Similarly, such a UBI may indeed prove inflationary. However, if it is funded, as I propose, through a combination of redistributing shares (ie returns to capital) and central bank money, UBI will be neither divisive nor inflationary.

“Let me explain. First, redistributing shares.Capital was always produced socially and its returns privatised by the capitalist class. Today, this is much, much more so — as the whole of society is producing big tech’s capital (with every post on Facebook, every Google search etc), while the returns of all that capital are monopolised by capitalists.

“It is high time that we demand that a share, say 10 per cent to begin with, of the corporations’ shares be transferred to a social equity fund. Then the accruing dividends can be one of the two income streams that fund a basic income.

“Secondly, central bank funding. Since 2008, central banks have been printing mountain ranges of cash on behalf of financiers. The money tree is being plucked, in other words, daily — but the money it produces is utterly wasted (as it turns into share price and house price inflation). Here is an idea: instead of financing financiers to do untold harm, use the money tree to fund part of everyone’s basic income.

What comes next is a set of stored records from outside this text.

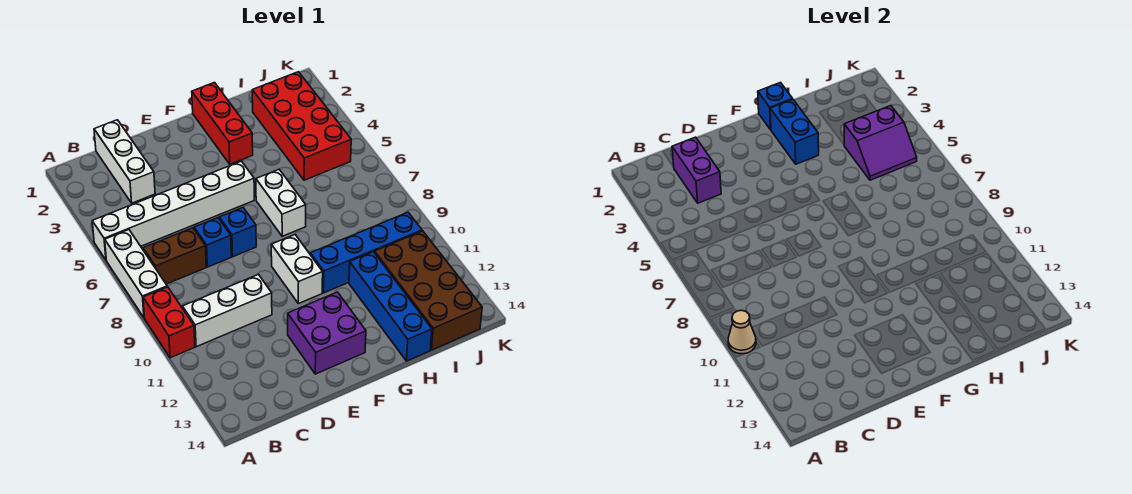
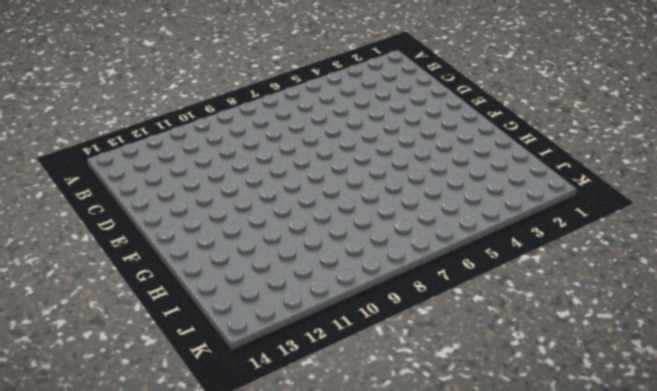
none -> white 1x6 brick [92,161,254,260]
none -> white 1x3 brick [105,230,167,317]
none -> red 1x2 brick [143,287,195,358]

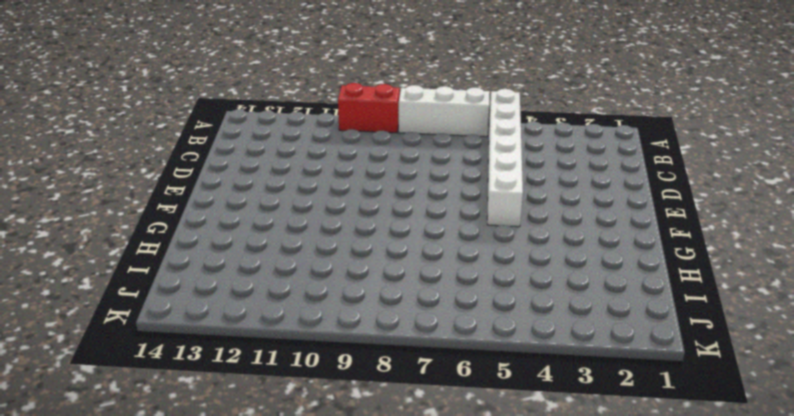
none -> brown 1x2 brick [143,228,206,284]
none -> white 1x3 brick [182,275,272,347]
none -> white 1x3 brick [94,120,155,203]

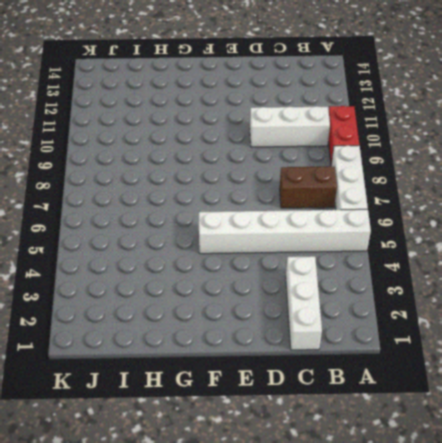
none -> blue 1x1 brick [194,218,231,267]
none -> blue 1x1 brick [219,208,256,257]
none -> purple 2x2 brick [288,292,366,374]

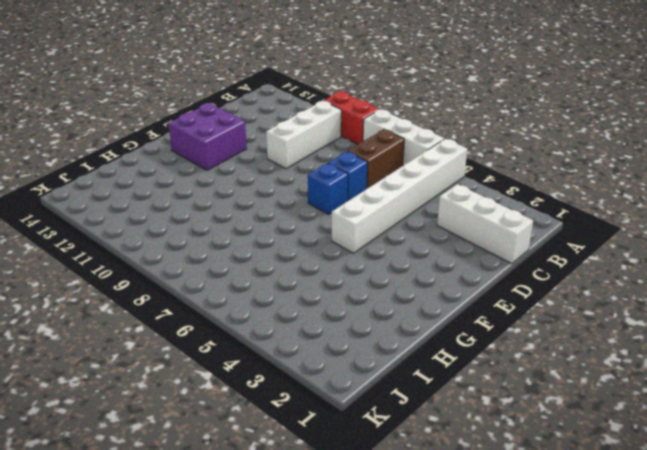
none -> white 1x2 brick [271,235,323,304]
none -> red 1x3 brick [192,83,253,164]
none -> white 1x2 brick [256,169,306,236]

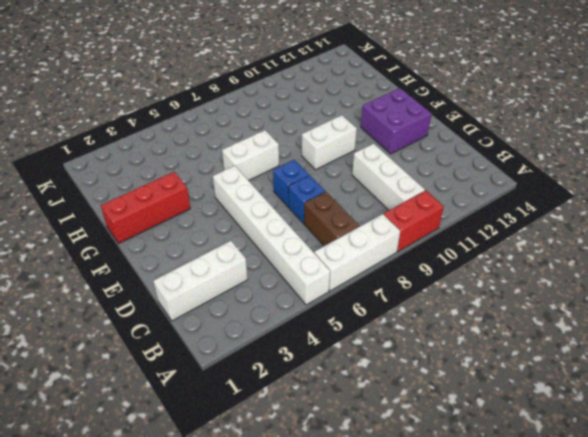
none -> blue 1x4 brick [310,212,422,293]
none -> blue 1x4 brick [349,252,432,361]
none -> red 2x4 brick [252,72,351,180]

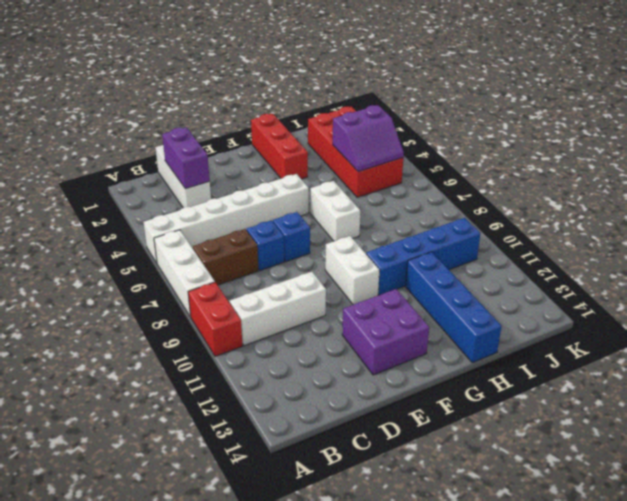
none -> brown 2x4 brick [375,231,482,350]
none -> tan 1x1 cone [728,310,756,354]
none -> blue 1x1 brick [758,83,793,130]

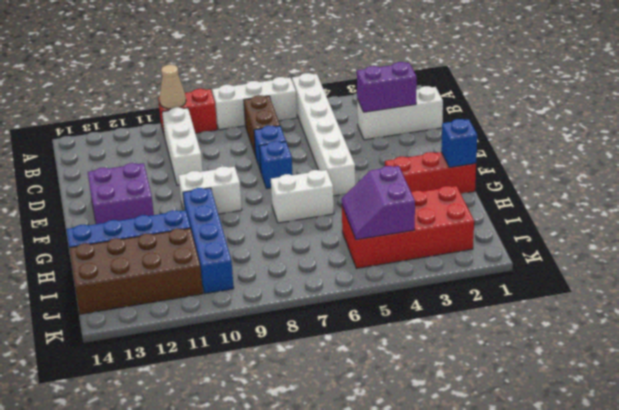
none -> blue 1x2 brick [770,100,819,164]

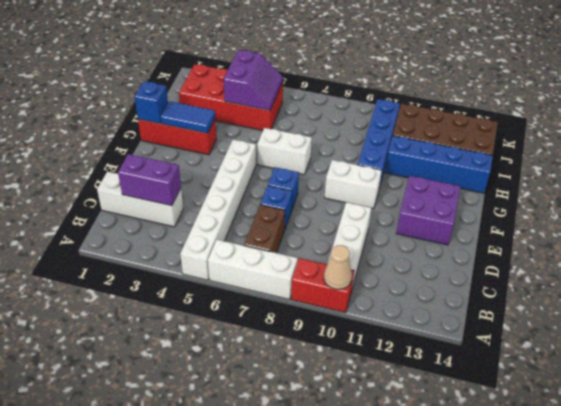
blue 1x2 tile [161,101,215,133] -> blue 1x2 brick [770,100,819,164]

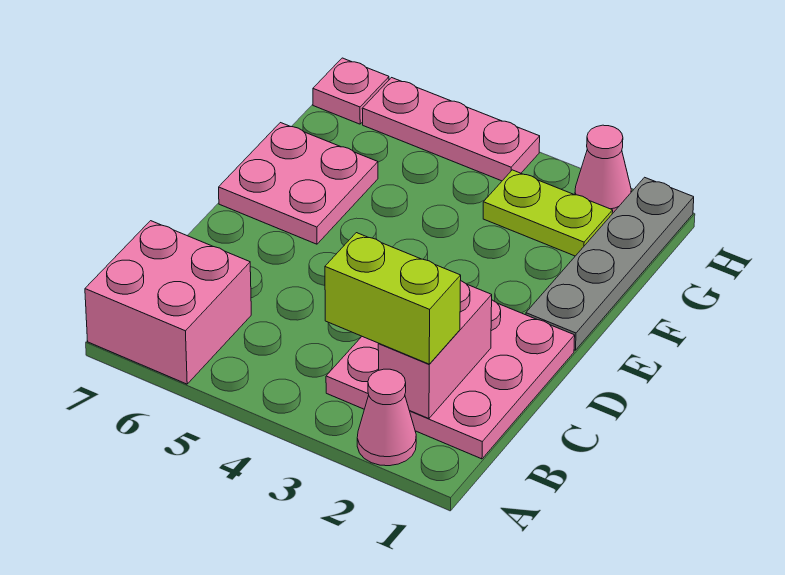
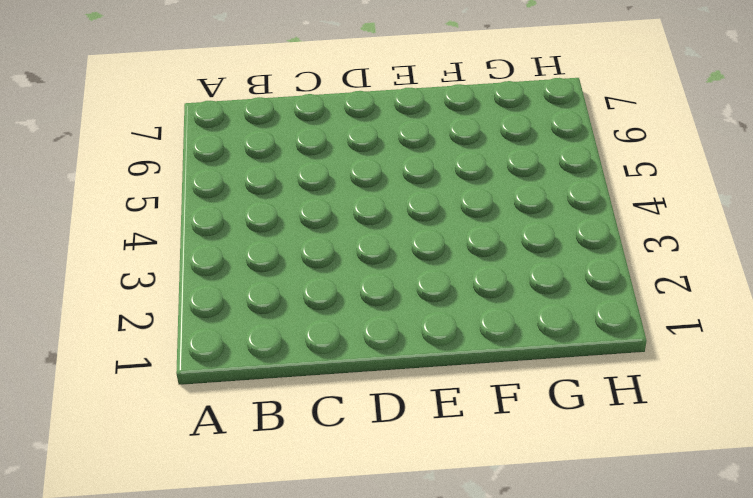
none -> pink 1x1 cone [357,369,416,466]
none -> pink 2x2 brick [85,221,251,384]

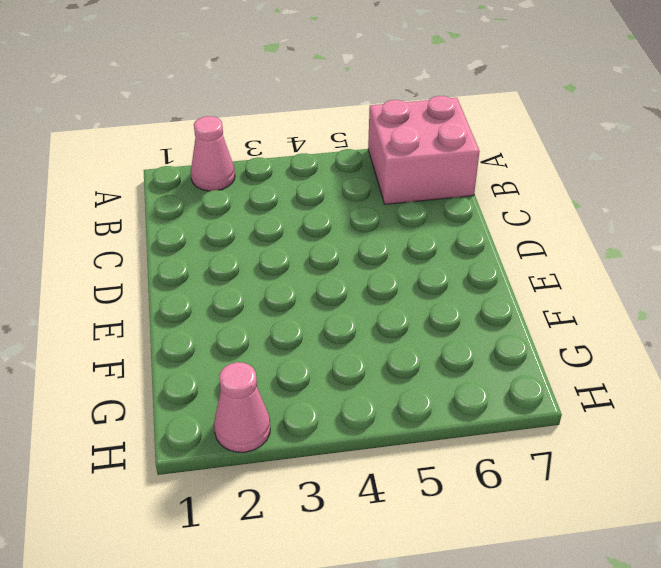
none -> pink 3x3 plate [326,300,575,459]
none -> grey 1x4 plate [526,177,694,350]

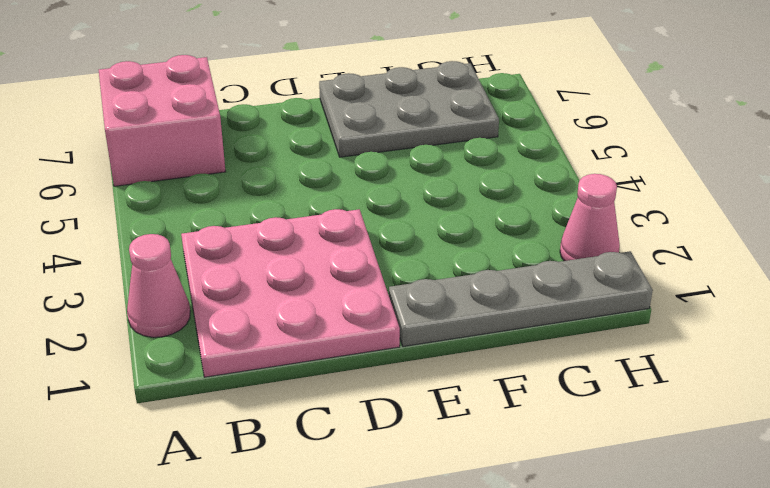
grey 2x3 plate [319,61,499,157] -> pink 2x2 plate [219,123,378,244]
none -> lime 1x2 plate [483,170,613,256]
none -> pink 1x3 plate [362,78,540,181]

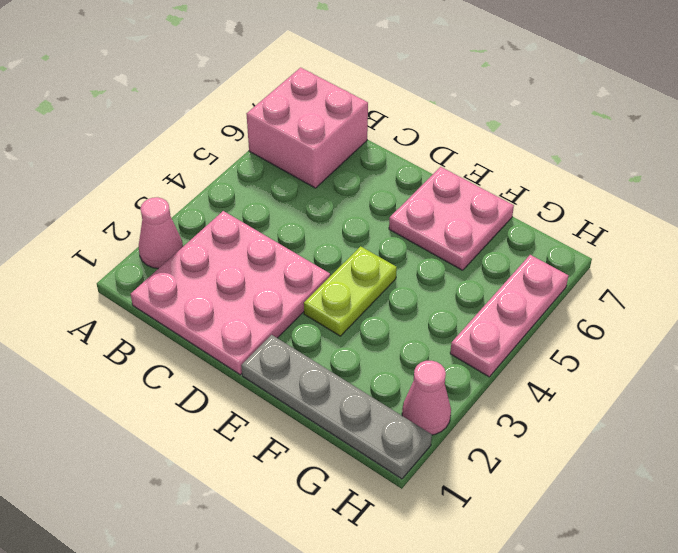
lime 1x2 plate [304,246,397,336] -> lime 1x2 plate moved to [483,170,613,256]
none -> pink 1x1 plate [313,58,389,124]
none -> pink 1x2 brick [378,281,492,419]

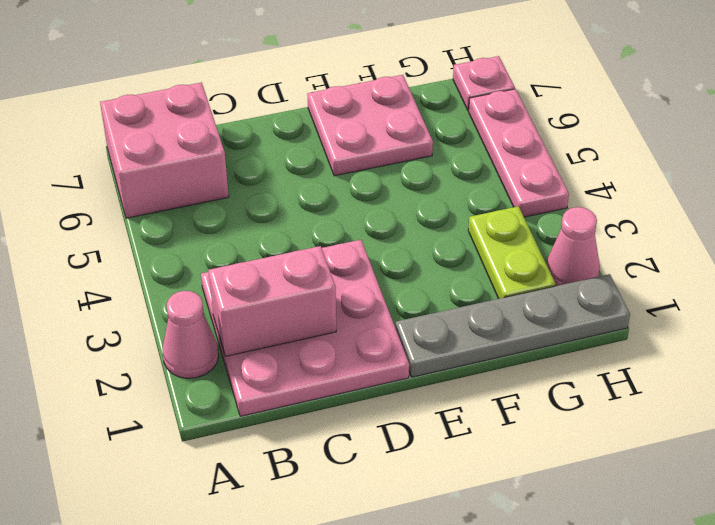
none -> lime 1x2 brick [325,233,461,364]

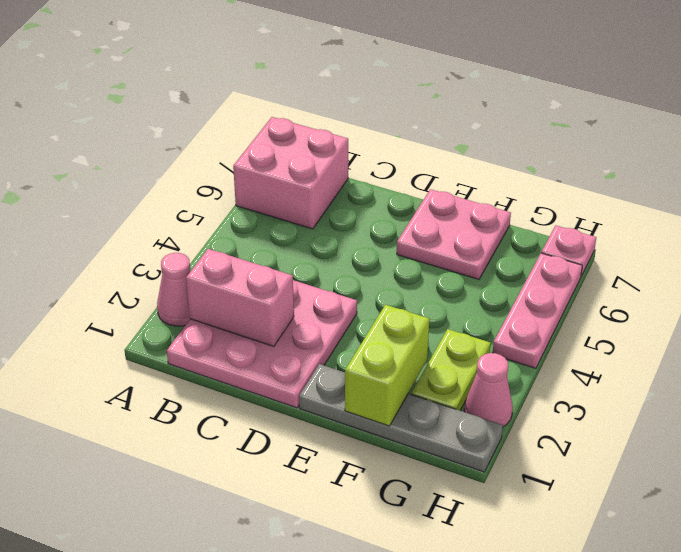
lime 1x2 brick [345,305,429,426] -> lime 1x2 brick moved to [325,233,461,364]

“To see why this type of UBI, which I prefer to call ‘basic dividend,’ is neither inflationary nor unjust, consider this: yes, everyone collects it without the ignominy of means testing. But, nothing stops us from taxing at the end of the year the basic income of those above a certain income at a very high rate.

“Moreover, the fact that the basic income will not push prices up in response to increasing VAT or personal taxation in order to fund it, means that it will not be inflationary per se. If, however, we do need to keep inflation under control, the central bank can reduce its use of the money tree (ie print less cash) while increasing the percentage of shares corporations must contribute to the social equity fund (ie socialise a larger share of capital).”

On the subject of positive and practical advice for activists, campaigners and supporters of the wider left and labour movement going forwards, Varoufakis mused:

“I have no words of great wisdom to offer those ‘unreasonable’ enough to want to change the world.

“Speaking for myself, life is simply not fun without trying constantly to civilise a hugely irrational world and to boot, without constantly urging our comrades to beware concentrated power (even within our own movements and organisations).”